* **TASK DETAILS**: What lines in the records include the string "wrist"? Return each one.

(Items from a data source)

==================================================

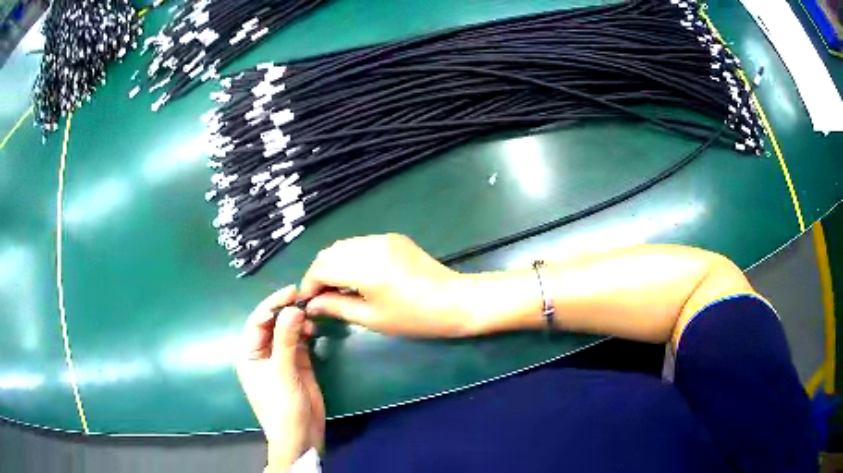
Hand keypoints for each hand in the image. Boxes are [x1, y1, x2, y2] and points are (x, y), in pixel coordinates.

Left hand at [237, 286, 324, 470]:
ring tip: (310, 315)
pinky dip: (306, 333)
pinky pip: (300, 342)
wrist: (301, 435)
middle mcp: (263, 353)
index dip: (272, 304)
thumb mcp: (282, 372)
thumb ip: (286, 340)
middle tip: (304, 298)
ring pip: (287, 331)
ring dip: (297, 321)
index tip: (291, 291)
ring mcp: (281, 358)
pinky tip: (313, 328)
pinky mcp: (298, 364)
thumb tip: (293, 309)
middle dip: (285, 310)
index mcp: (250, 354)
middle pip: (272, 324)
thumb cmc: (282, 407)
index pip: (257, 321)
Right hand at [299, 234, 474, 336]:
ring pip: (343, 246)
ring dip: (333, 264)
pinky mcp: (393, 238)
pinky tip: (356, 277)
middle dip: (319, 274)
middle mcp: (370, 245)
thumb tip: (312, 304)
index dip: (309, 284)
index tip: (308, 301)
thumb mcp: (372, 318)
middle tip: (322, 297)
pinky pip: (360, 244)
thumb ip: (337, 307)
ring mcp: (383, 238)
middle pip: (329, 253)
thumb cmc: (415, 317)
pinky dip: (350, 258)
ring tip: (338, 288)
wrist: (456, 301)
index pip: (321, 268)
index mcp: (364, 267)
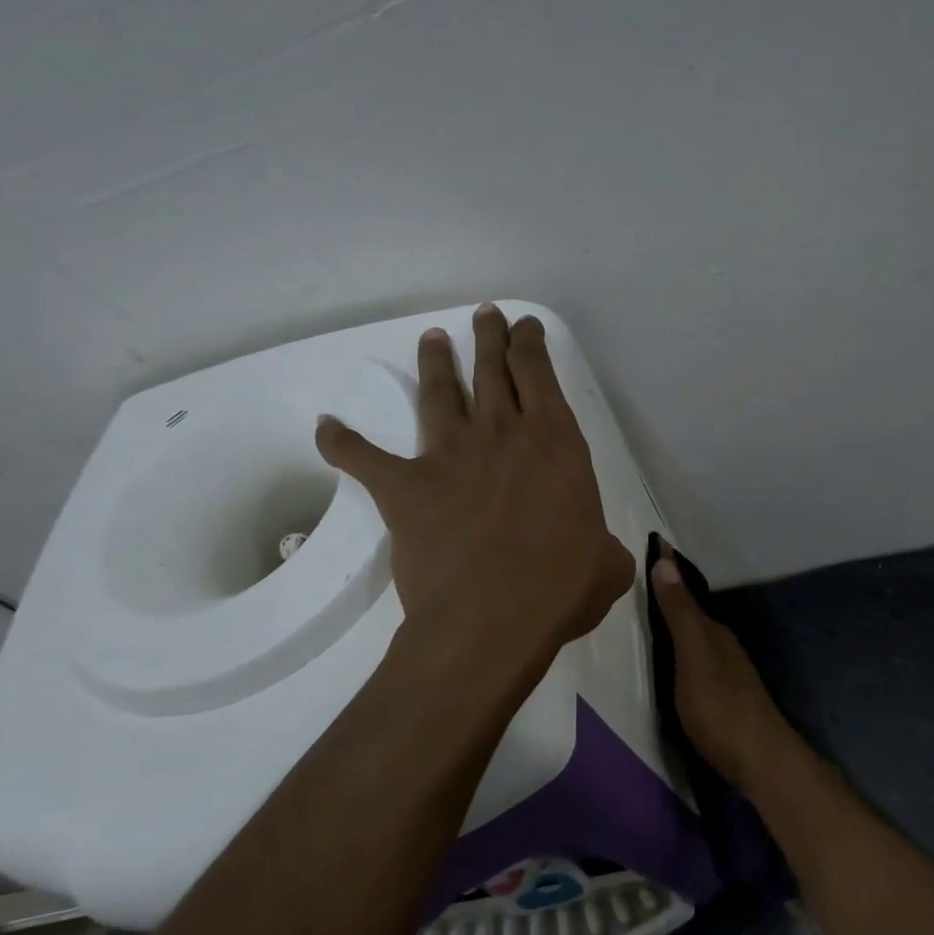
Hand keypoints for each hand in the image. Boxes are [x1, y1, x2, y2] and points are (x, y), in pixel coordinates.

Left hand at [316, 305, 634, 657]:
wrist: (493, 618)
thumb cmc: (561, 588)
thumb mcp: (607, 565)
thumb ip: (604, 548)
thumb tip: (600, 555)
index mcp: (556, 443)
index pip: (541, 374)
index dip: (531, 344)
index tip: (525, 327)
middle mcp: (502, 434)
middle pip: (492, 369)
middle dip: (490, 337)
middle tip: (485, 316)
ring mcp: (450, 455)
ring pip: (439, 393)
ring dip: (436, 363)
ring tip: (432, 339)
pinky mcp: (406, 486)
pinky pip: (362, 456)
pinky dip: (340, 441)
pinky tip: (326, 428)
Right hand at [650, 552, 798, 791]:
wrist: (761, 761)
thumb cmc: (720, 708)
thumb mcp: (693, 658)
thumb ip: (679, 614)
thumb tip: (666, 561)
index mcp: (714, 633)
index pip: (686, 594)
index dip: (668, 575)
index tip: (653, 546)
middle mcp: (724, 647)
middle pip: (694, 617)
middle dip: (672, 598)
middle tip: (642, 582)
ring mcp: (729, 674)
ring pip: (698, 640)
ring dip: (679, 626)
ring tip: (651, 618)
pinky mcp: (727, 699)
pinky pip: (700, 662)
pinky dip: (684, 652)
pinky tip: (675, 663)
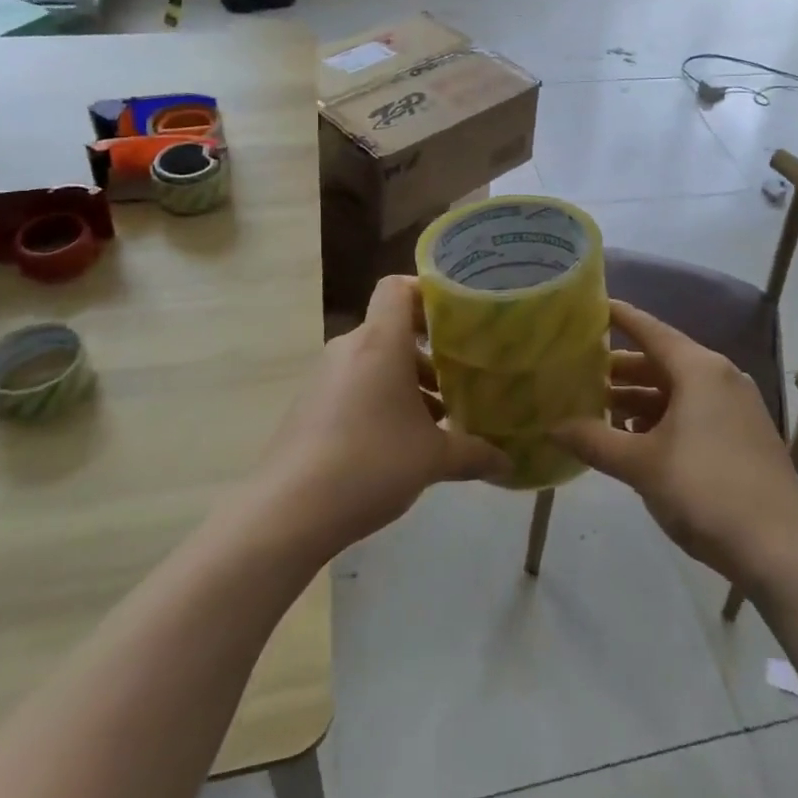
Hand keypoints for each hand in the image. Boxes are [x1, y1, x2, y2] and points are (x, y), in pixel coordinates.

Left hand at [261, 276, 507, 553]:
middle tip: (462, 374)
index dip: (427, 291)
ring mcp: (325, 376)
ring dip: (407, 380)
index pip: (397, 287)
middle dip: (429, 350)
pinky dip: (381, 398)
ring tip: (439, 418)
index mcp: (381, 341)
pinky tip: (402, 441)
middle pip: (393, 328)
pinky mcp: (310, 405)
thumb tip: (509, 461)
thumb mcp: (433, 459)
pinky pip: (355, 384)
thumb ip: (474, 453)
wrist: (288, 510)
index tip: (458, 316)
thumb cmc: (370, 463)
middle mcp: (350, 347)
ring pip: (376, 360)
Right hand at [551, 301, 797, 588]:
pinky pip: (693, 412)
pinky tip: (633, 440)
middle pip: (660, 361)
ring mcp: (735, 408)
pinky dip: (661, 418)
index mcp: (699, 369)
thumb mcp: (642, 465)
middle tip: (576, 373)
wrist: (782, 551)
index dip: (618, 317)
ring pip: (676, 390)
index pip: (649, 329)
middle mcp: (720, 377)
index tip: (586, 307)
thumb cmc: (706, 491)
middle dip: (618, 369)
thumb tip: (551, 426)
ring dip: (637, 399)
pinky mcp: (742, 436)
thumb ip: (593, 441)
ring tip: (596, 410)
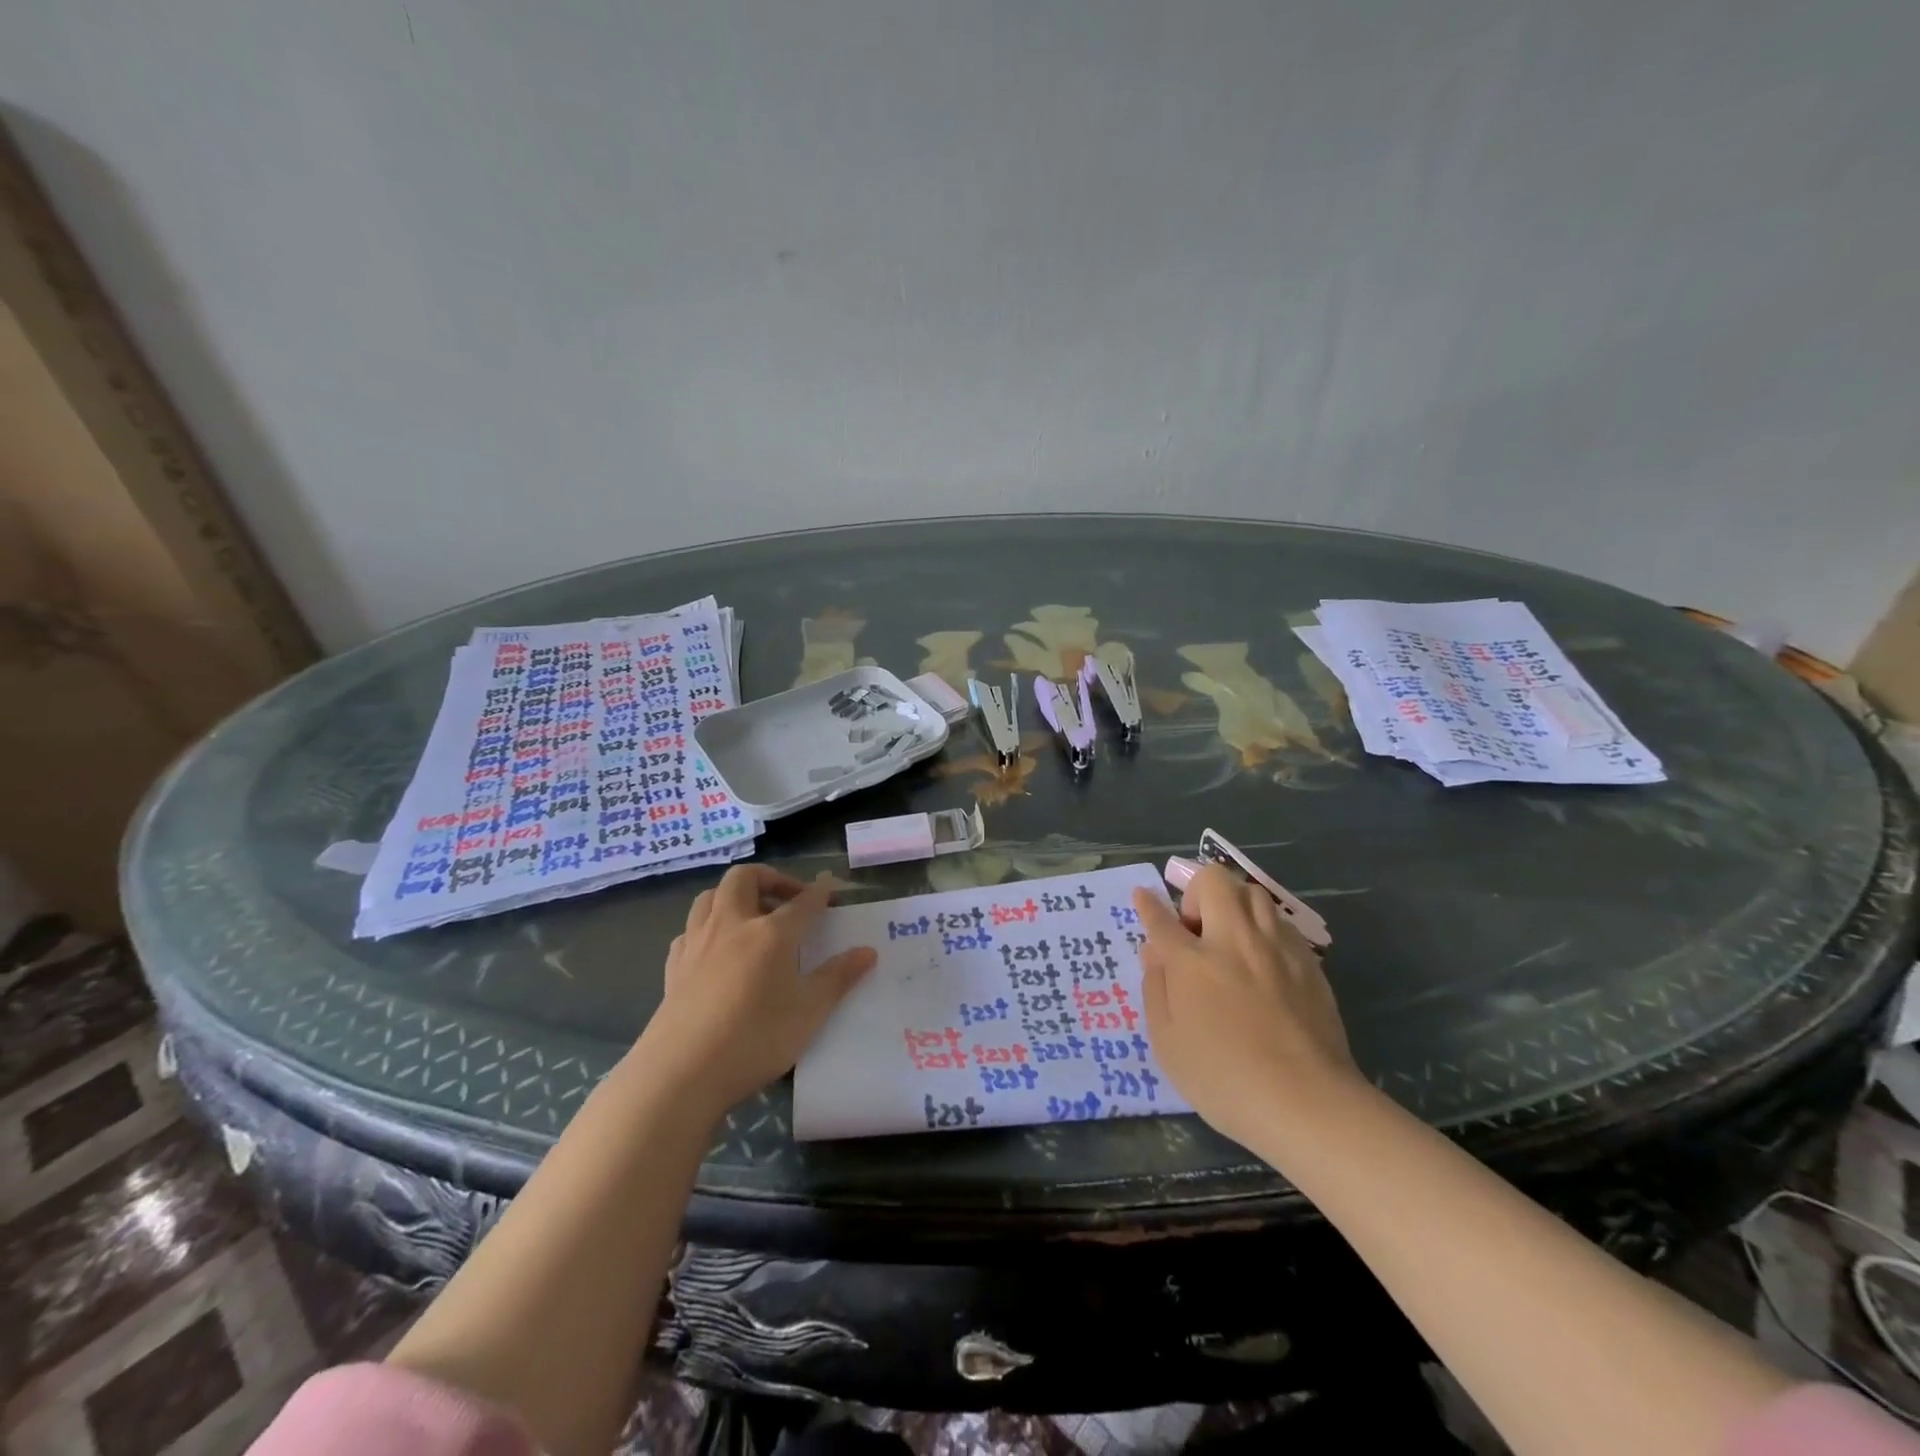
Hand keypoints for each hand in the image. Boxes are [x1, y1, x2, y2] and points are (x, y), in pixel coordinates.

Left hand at [636, 866, 875, 1116]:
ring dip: (733, 896)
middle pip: (745, 879)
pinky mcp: (674, 966)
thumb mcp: (810, 1011)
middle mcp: (732, 925)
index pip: (802, 901)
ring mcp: (698, 943)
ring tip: (750, 917)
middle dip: (770, 879)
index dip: (820, 891)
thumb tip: (867, 952)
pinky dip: (707, 928)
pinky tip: (716, 949)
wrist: (682, 1072)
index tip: (831, 886)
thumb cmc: (756, 1038)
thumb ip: (839, 977)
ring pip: (710, 896)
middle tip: (788, 899)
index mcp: (771, 933)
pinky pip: (690, 930)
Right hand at [1132, 866, 1362, 1148]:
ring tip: (1231, 939)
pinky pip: (1281, 923)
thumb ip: (1156, 989)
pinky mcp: (1309, 963)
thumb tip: (1154, 951)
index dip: (1148, 904)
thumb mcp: (1168, 1043)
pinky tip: (1263, 961)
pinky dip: (1265, 929)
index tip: (1143, 895)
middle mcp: (1234, 942)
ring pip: (1254, 894)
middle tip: (1196, 931)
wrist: (1308, 1103)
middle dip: (1197, 893)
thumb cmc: (1224, 1080)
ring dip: (1235, 905)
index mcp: (1193, 962)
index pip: (1162, 919)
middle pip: (1215, 882)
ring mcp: (1276, 949)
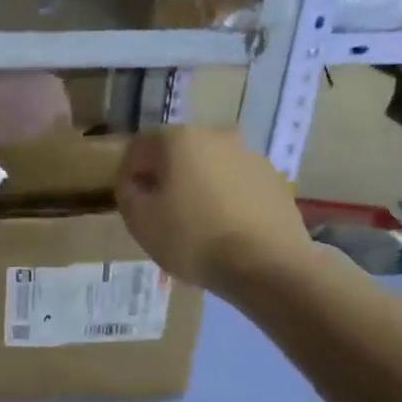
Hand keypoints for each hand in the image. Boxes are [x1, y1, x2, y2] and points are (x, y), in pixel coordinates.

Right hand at [115, 127, 312, 293]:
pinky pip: (236, 184)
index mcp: (179, 139)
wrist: (268, 265)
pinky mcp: (274, 180)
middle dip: (165, 178)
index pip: (139, 147)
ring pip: (209, 167)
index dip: (128, 174)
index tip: (129, 202)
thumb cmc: (193, 239)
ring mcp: (251, 156)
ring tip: (195, 224)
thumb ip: (128, 193)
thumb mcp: (139, 221)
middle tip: (160, 212)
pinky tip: (224, 229)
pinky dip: (225, 199)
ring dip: (197, 187)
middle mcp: (217, 136)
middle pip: (177, 153)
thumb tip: (136, 183)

==================================================

* **ANSWER TO THIS TASK**:
wrist: (301, 435)
wrist: (456, 301)
wrist: (493, 618)
wrist: (761, 761)
wrist: (288, 510)
wrist: (782, 551)
wrist: (682, 1072)
wrist: (1308, 1103)
wrist: (268, 265)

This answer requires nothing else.